11. Make space for play and side chats. When we are in person, we always discourage the use of cell phones, especially for texting and social media. Inevitably, students will engage the chat feature in your video calls to talk to one another. In this season, embrace that level of connectivity. Don’t reprimand this. Instead, approach their side chats and conversations with an attitude of gratitude. “I love that these teenagers are enjoying the opportunity to be with one another in this space.” If you’re really game, use chat as a way of greeting one another or passing the peace.

12. Plan multiple follow-ups with students throughout the week. This might include creating a prayer guide for the week and distribute it using the text apps mentioned above.

13. Give teenagers something to do as a result of worship. This helps them transfer their experience of worship into their immediate context. It helps them ask the question: how does our time together influence what happens at home, today, tomorrow, and this week? To prepare this, you might ask yourself, “What is something your students can do as a result of the worship they engaged?” This may be an act of service to a local neighbor, a way of being with a sibling, or an honest conversation with a parent or God. Help them know how to translate the theme and topic of worship into everyday life.

14. Balance the synchronous with the a-synchronous in this season. As you engage teenagers through large group worship gatherings (synchronous), be sure you are also engaging teenagers through other activities they can do on their own (a-synchronous). Before, after, and during moments of large group interaction, find ways for you and your leaders to reach out to your students in personal ways and encourage Bible study, prayer, and other rhythms they may not have had time to pursue before. This individual interaction may be the most important in this season.

15. Give yourself permission to fail. I have seen so many youth ministers and worship leaders worry about their efforts in this season. Am I doing enough? Is what I create good enough? Remember, to use a cliché, we are in an unprecedented season right now. You won’t get all things right on the first, second, third, or even the fourth time. Your goal in this season is to improvise your ministry with faithfulness, taking the next step with the information you have and acting on it faithfully. Then, keep doing that. God will honor your faithfulness, and your teenagers will appreciate your attempts to engage them.
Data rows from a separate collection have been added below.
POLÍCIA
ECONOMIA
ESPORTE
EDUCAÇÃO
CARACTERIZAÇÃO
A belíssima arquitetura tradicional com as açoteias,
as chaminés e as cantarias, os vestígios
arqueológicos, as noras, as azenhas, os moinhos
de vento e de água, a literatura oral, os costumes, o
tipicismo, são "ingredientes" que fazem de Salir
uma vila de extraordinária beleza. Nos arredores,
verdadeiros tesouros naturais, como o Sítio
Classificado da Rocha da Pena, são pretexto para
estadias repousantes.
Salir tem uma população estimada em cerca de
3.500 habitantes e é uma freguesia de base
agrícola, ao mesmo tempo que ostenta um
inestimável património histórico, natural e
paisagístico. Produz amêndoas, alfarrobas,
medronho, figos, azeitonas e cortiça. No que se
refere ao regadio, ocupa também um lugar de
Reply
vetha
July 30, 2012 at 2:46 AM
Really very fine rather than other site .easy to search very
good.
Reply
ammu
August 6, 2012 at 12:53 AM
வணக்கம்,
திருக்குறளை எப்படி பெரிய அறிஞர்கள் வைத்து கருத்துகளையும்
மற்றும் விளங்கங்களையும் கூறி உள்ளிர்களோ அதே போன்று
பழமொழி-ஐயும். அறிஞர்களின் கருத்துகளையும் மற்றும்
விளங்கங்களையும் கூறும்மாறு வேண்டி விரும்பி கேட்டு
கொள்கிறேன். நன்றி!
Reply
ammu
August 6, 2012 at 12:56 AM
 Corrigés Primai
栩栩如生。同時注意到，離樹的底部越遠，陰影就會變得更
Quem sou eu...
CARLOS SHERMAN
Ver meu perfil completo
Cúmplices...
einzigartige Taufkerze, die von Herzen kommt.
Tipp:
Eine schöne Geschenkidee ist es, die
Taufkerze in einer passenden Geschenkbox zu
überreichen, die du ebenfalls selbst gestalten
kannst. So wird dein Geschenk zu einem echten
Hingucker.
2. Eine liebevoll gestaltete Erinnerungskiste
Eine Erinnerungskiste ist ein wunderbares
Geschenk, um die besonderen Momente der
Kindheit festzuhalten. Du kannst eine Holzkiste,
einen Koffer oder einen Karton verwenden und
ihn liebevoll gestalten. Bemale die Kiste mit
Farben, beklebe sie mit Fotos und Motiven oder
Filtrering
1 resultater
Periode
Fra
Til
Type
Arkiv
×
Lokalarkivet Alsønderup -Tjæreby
Just this morning, I met with a group of high school guys to discuss Hebrews – the chapter we have been reading in our accountability group. Hebrews 10:25 reads, “Do not give up meeting together, as some are in the habit of doing, but encouraging one another – and all the more as you see the Day approaching.” Continue meeting, continue worshiping with your teenagers in this season. Remind them that they are not alone. Remind them that they matter to the church. And, remind them that the great big God all of us worship is holding us and moving us forward with creativity, courage, and hope. May you find creativity, courage, and hope in this season of ministry and life.